Eva Stern is Jewish. Growing up in Germany in the 1930s, she has no idea what awaits her family in the following decade. Everyone close to her is killed. Eva herself is placed in a concentration camp and endures brutal labor practices and the humiliation of dehumanization. Upon liberation by the allies, she feels entirely lost. Now an adult, Eva is haunted by guilt for having been the sole member of her family to survive. More importantly, her life feels like a waking nightmare as the memories of her loved ones keep seeping into the present, robbing Eva of any ability to form new attachments and to build a future for herself.
Despite her internal feeling of isolation, Eva makes friends and has admirers. One even proses to marry her, but she is emotionally unavailable. Defeated, her soldier beau retreats to his homeland, England, and joins the thousands of young men in the "Lost Generation." At the same time, Eva observes how the other surviving Jews around her rebuild after the war. Her Uncle Stephan actually leaves his family behind in order to move to Israel. He leans into his heritage as the sole purpose of his life. As Eva considers Jewishness in its various manifestations of identity, she offers the reader a glimpse into a brief and by no means complete history of Judaism.
Based closely upon a real event, Phillips describes a group of Jews in the fifteenth century who made a living through financial investment.

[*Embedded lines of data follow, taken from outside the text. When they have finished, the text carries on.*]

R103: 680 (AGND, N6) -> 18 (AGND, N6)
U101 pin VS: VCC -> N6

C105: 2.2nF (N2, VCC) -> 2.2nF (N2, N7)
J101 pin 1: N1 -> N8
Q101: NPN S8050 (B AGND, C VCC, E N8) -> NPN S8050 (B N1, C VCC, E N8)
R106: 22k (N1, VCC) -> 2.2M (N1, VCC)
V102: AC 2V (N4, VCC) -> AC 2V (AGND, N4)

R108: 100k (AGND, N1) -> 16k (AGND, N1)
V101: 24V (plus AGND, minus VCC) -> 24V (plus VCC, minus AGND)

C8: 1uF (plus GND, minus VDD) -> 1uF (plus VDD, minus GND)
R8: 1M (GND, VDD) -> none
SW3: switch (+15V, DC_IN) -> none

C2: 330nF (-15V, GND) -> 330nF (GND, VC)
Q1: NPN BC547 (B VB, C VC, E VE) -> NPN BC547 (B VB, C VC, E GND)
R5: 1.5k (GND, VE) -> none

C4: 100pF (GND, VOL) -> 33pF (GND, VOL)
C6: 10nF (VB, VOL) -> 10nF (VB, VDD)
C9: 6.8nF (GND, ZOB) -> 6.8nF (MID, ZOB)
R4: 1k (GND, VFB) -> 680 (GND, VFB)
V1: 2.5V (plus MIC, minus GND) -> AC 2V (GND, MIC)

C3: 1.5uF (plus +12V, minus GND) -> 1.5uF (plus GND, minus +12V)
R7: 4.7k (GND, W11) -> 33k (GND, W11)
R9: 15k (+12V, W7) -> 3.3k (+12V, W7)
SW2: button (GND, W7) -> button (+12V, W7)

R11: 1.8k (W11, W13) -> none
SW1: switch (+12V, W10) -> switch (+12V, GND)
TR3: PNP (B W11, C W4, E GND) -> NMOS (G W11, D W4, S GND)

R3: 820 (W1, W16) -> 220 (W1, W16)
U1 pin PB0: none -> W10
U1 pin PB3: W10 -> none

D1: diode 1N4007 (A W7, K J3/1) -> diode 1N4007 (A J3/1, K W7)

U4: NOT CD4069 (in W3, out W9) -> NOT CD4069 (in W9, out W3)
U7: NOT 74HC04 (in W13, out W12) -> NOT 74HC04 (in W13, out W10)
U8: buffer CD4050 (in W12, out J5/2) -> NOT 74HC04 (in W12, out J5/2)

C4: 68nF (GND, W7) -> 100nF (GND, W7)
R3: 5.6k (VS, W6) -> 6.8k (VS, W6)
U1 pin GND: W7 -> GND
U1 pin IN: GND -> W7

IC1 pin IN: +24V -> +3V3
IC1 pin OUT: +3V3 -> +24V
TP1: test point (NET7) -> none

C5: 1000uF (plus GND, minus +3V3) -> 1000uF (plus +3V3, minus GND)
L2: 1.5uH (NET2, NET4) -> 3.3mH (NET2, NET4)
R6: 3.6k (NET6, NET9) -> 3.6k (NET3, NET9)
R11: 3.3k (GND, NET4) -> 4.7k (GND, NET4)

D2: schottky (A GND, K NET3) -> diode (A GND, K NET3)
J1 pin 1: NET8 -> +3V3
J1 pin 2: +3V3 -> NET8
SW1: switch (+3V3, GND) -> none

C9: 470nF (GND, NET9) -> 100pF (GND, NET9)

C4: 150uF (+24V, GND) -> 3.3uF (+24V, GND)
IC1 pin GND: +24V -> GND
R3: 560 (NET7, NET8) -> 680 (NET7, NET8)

They leant money to a group of Christians who did not return in time. As rumor has it, the Jews then proceeded to murder the Christians' child. They were promptly shunned by the entire community. At this point Phillips draws more direct attention to the way that racial stereotypes have influenced the most basic interactions of one people group with another. He writes about Othello's struggle to ingratiate himself among the Italians in order to win over his beloved Desdemona.